Study Rationale: Developing accurate and reliable biomarkers for Parkinson’s disease (PD) is critical for detecting early changes with the hope of better understanding the mechanisms of disease and slowing down its progression. Our previous research indicates that “epigenetic clocks” that track a DNA modification called methylation show promise for predicting PD phenotypes and PD symptom progression. We propose using the samples from the Systemic Synuclein Sampling Study (S4) to identify age-related changes in DNA methylation across various tissues and to determine whether DNA methylation levels and aging rates in various tissues are associated with alpha-synuclein levels and clinical measures of PD.
Hypothesis: We hypothesize that people with PD show accelerated biologic aging that is reflected in DNA methylation of the skin, colon and sub-mandibular gland tissue at different stages of progression, and that aging will be accelerated in tissues where alpha-synuclein accumulates.

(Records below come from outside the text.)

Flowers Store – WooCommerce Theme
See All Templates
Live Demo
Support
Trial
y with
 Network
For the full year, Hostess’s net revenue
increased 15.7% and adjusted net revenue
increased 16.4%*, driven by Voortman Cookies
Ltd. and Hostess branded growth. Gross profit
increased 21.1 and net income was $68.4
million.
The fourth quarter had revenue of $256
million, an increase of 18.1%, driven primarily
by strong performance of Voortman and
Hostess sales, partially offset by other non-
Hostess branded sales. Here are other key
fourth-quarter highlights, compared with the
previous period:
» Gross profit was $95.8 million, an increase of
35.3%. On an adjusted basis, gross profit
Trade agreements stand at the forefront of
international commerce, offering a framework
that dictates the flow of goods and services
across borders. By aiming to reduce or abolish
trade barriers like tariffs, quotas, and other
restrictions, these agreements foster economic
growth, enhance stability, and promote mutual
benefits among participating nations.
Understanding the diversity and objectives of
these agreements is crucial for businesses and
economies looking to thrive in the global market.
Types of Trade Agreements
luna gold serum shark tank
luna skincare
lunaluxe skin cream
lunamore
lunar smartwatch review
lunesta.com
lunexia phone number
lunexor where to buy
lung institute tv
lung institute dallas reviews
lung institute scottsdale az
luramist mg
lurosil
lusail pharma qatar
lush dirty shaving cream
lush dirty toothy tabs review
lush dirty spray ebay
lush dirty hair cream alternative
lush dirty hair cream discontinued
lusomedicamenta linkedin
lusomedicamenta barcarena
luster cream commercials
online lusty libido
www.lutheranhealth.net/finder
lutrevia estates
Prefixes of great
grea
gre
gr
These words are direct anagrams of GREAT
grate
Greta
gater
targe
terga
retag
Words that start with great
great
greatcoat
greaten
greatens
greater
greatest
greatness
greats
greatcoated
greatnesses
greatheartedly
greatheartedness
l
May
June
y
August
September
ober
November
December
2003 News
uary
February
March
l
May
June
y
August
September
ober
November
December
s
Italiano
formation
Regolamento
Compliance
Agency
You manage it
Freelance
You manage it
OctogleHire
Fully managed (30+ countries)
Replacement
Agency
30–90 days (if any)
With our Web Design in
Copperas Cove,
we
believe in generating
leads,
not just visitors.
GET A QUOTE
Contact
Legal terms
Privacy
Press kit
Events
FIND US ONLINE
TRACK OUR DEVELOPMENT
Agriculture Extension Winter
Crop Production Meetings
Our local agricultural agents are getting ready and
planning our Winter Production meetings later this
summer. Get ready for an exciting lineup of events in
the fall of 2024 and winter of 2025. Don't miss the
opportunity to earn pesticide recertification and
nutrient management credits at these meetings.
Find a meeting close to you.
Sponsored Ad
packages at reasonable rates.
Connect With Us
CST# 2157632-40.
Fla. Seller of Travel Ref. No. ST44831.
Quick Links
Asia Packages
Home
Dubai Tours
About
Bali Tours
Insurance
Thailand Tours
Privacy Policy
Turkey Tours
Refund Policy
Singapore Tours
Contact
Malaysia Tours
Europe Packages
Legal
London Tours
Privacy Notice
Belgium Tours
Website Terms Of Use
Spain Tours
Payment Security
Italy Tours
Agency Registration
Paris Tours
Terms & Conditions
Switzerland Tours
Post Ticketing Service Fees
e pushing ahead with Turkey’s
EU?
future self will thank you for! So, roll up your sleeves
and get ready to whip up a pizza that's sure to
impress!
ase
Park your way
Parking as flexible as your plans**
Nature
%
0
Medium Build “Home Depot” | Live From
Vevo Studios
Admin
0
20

Study Design: We will measure DNA methylation in blood and tissue samples and collect metabolomic data from serum and cerebral spinal fluid from all subjects from the S4 study. With this data we will generate epigenetic clocks to assess biologic aging in different tissues from people with PD and healthy controls. We will assess how aging biomarkers relate to alpha synuclein levels in different tissues and to responses of biologic systems in PD via metabolomics.
Impact on Diagnosis/Treatment of Parkinson’s disease: The study will greatly advance our understanding of accelerated tissue aging and its relation to alpha-synuclein tissue levels in PD. Epigenetic biomarkers are a promising approach to predict PD status, elucidate (peripheral) mechanisms of PD pathology and moreover, to test for efficiency of interventions.
Next Steps for Development: By correlating DNA methylation-based biomarkers of aging in easily accessible tissues (blood) with those in the skin, colon or the submandibular gland, we aim to develop an easily accessible biomarker for PD progression studies and, ultimately to relate biologic aging in peripheral tissues with PD progression and brain tissue pathology.